Dialogue Inter-Congolais : un manuel de paix oublié que la RDC ferait bien de relire

Alors que la République démocratique du Congo vacille à nouveau sous les coups d’une guerre à l’Est, il est temps de relire les leçons du passé. Vingt ans après le Dialogue Inter-Congolais de Sun City, les mêmes questions restent sans réponse.
Une guerre qui n’a jamais vraiment cessé
Plus d’un million de déplacés. Des milliers de morts. Des hôpitaux débordés. Des zones entières sous contrôle rebelle. À l’Est du Congo, le même scénario tragique se répète. Le mouvement M23, que Kinshasa accuse d’être soutenu par le Rwanda, ne cesse d’avancer. Avec l’Alliance Fleuve Congo (AFC), ses ambitions sont désormais politiques et territoriales.
Si la situation continue de dégénérer, les provinces du Tshopo et de la Tshopo pourraient tomber à leur tour. À ce rythme, c’est une zone grande comme l’Allemagne qui échapperait au contrôle de l’État. Dans le même temps, l’armée ougandaise est redéployée dans le pays, officiellement contre les ADF et CODECO, mais dans une ambiance d’ambiguïté stratégique, tant les alliances régionales restent troubles.

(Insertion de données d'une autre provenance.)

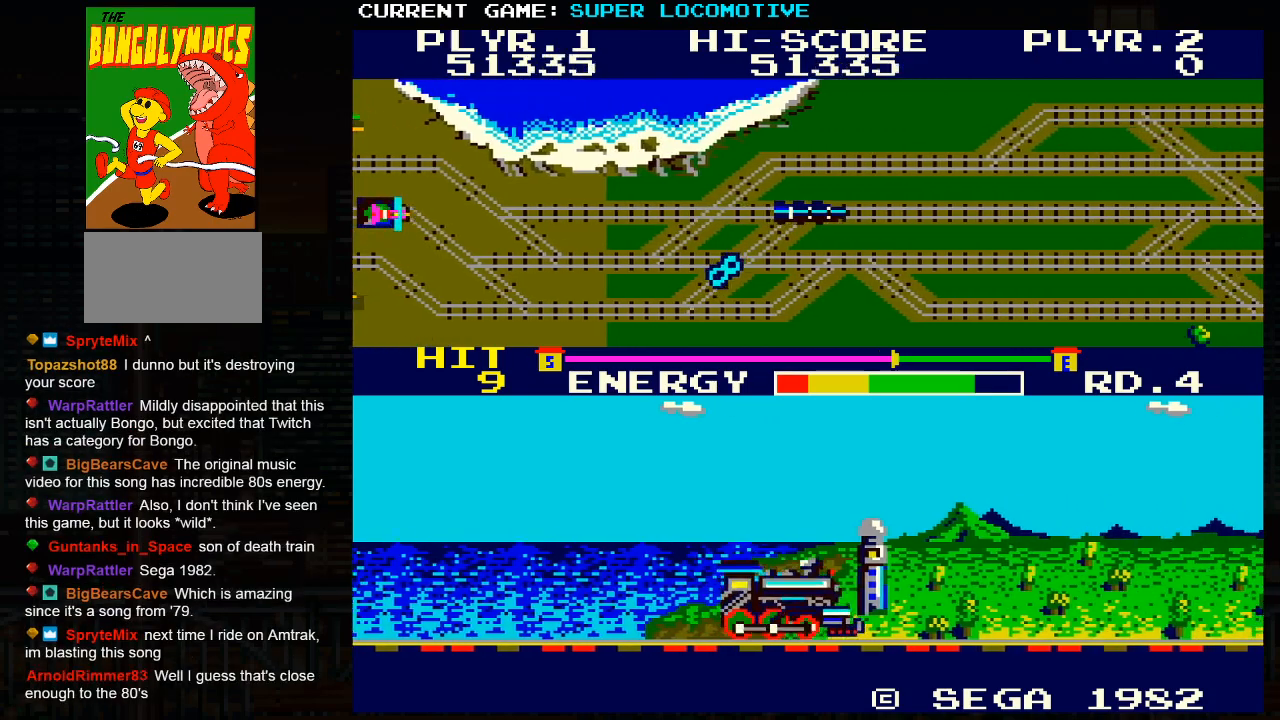
{"buttons": [], "left_stick": "right", "events": []}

Un précédent : Sun City, Afrique du Sud, 2002
Face à ce chaos, un regard vers le passé s’impose. Car le Congo a déjà connu une guerre similaire, voire plus meurtrière encore : la Deuxième Guerre du Congo, entre 1998 et 2003. À l’époque, ce sont neuf armées africaines qui s’affrontaient sur le sol congolais.
C’est dans ce contexte qu’a émergé le Dialogue Inter-Congolais, un processus inédit, négocié à Sun City en Afrique du Sud. Autour de la table : le gouvernement, les rebelles, l’opposition politique, la société civile et les « forces vives » du pays. Une première.
De cet accord naîtront une transition politique, une nouvelle Constitution, et les premières élections démocratiques depuis 1960. L’initiative avait été soutenue par des figures africaines fortes, comme Thabo Mbeki et Ketumile Masire. La RDC avait alors choisi de parler plutôt que de tirer.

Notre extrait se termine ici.